In Victorian London, the most dangerous thing a woman can do is ask polite questions in the right drawing rooms.

  • Great if you want: Victorian class hypocrisy dissected through sharp social observation
  • The experience: quiet, slow-burn tension — dread building beneath polished manners
  • The writing: Perry uses drawing-room conversation to expose rot with surgical precision
  • Skip if: you want fast-paced crime — this rewards patience over momentum

About This Book

Beneath the manicured lawns and polished façades of one of London's most respectable addresses, two small bodies have been found buried in the garden. The residents of Callander Square are the kind of people who do not have scandals — or at least are very skilled at concealing them. When Inspector Thomas Pitt is called to investigate, it falls to his well-bred wife Charlotte to move through drawing rooms and servants' quarters alike, coaxing out the secrets that proper society works so hard to keep buried. The stakes are quietly devastating: someone among the privileged few has done something unforgivable, and they will not be exposed without a fight.

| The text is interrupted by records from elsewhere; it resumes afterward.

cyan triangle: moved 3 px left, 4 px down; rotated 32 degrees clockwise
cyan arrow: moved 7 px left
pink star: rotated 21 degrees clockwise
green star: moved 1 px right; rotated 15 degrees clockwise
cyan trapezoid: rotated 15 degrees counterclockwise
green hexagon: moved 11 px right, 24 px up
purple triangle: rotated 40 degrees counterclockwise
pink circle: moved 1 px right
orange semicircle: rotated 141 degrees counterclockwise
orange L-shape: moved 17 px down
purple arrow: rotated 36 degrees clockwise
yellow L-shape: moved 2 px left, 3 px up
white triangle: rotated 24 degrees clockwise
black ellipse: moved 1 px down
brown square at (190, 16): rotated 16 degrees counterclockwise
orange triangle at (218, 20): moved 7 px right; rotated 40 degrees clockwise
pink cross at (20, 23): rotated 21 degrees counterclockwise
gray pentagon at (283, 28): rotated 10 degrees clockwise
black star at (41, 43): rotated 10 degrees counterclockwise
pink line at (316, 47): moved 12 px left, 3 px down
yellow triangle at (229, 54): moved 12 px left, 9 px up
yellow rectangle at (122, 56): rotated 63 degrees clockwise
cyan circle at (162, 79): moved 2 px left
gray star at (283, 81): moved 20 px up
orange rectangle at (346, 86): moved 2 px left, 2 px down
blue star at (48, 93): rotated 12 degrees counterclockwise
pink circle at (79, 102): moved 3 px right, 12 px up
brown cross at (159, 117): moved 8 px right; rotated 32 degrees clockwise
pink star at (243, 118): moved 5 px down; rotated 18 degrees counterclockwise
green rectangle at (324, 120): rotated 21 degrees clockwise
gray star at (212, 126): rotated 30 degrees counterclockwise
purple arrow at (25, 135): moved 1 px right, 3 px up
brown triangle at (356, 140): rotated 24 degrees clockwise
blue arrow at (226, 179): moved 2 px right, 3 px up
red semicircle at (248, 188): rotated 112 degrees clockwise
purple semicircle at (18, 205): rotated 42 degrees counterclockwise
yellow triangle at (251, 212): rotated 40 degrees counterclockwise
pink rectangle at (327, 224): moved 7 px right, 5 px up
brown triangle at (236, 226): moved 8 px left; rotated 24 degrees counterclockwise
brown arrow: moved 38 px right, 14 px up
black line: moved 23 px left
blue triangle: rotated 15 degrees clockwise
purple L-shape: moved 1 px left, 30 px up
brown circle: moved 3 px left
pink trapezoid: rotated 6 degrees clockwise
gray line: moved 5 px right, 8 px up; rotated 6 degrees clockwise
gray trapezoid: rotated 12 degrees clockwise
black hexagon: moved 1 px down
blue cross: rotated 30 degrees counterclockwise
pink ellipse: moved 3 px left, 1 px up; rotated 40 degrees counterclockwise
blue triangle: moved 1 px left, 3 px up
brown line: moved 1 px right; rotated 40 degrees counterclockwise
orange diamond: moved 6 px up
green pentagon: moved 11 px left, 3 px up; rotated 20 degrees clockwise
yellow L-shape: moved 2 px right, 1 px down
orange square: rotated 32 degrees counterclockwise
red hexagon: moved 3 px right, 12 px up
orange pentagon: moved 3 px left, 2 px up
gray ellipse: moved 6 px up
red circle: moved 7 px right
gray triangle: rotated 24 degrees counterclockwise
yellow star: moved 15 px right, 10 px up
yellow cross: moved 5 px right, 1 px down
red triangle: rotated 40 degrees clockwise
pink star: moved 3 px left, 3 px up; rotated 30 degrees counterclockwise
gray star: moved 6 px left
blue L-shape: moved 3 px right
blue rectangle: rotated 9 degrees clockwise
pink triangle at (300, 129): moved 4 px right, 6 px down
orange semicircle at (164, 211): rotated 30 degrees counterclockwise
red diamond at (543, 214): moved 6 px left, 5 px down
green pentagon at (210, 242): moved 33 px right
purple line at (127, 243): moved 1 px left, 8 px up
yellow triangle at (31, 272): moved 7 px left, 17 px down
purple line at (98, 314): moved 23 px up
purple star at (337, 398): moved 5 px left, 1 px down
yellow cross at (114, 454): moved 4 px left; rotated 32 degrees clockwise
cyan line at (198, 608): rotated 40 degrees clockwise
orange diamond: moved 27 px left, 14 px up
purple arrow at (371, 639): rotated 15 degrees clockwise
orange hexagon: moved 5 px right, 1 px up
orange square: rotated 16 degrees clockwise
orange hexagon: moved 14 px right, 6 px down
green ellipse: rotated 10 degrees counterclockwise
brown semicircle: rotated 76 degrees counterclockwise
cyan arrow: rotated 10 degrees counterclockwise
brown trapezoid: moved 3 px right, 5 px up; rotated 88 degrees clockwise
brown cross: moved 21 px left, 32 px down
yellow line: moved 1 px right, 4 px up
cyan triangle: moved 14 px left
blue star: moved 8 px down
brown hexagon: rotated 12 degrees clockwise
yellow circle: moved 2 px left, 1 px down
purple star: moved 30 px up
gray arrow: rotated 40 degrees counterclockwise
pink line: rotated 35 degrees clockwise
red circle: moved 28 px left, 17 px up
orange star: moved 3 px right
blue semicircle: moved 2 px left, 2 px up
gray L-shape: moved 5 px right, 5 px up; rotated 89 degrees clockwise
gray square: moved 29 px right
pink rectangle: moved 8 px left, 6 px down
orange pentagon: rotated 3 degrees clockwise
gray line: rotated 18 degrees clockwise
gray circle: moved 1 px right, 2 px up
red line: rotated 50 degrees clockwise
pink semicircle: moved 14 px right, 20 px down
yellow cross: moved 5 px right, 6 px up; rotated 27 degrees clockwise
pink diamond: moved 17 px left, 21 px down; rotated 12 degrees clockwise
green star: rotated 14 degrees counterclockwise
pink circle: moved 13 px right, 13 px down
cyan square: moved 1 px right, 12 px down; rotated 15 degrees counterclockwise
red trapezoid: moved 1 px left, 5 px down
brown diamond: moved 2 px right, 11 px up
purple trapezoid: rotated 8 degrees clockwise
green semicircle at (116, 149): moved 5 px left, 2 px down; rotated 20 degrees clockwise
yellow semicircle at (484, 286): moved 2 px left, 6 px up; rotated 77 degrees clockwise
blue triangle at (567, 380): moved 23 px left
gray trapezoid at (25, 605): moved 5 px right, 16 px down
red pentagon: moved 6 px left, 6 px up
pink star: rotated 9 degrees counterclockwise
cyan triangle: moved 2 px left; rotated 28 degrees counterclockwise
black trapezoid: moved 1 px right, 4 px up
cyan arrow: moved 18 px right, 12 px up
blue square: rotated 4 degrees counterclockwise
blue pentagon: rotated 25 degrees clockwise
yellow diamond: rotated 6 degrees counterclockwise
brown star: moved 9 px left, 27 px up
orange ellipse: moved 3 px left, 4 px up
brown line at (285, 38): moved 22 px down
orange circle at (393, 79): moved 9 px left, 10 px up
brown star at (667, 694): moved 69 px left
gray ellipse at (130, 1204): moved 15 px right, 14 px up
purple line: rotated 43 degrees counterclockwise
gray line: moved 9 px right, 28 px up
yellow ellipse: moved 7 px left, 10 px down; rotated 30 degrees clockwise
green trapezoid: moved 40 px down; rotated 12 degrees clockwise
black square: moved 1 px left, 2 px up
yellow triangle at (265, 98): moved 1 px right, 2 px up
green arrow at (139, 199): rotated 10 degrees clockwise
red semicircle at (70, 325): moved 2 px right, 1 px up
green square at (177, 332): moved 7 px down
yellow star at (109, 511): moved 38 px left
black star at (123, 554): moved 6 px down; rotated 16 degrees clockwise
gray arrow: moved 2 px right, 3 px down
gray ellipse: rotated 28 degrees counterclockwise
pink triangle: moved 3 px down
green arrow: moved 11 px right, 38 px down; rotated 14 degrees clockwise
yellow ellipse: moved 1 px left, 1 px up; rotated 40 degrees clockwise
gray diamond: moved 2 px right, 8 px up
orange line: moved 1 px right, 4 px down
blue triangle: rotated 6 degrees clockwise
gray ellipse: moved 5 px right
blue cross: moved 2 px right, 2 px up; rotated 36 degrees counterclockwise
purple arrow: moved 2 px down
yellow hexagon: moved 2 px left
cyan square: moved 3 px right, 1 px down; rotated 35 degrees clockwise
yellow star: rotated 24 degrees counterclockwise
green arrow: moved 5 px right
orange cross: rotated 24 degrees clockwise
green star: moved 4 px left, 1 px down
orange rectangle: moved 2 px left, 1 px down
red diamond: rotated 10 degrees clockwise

What makes this novel particularly rewarding is the tension Perry sustains between surface respectability and hidden desperation. Charlotte is a genuinely compelling figure — sharp, socially fluent, and morally awake in ways that complicate her world rather than simplify it. Perry writes Victorian class dynamics with precision and without sentimentality, letting the hypocrisy speak for itself. The prose is restrained and observant, and the mystery earns its resolution through character rather than coincidence.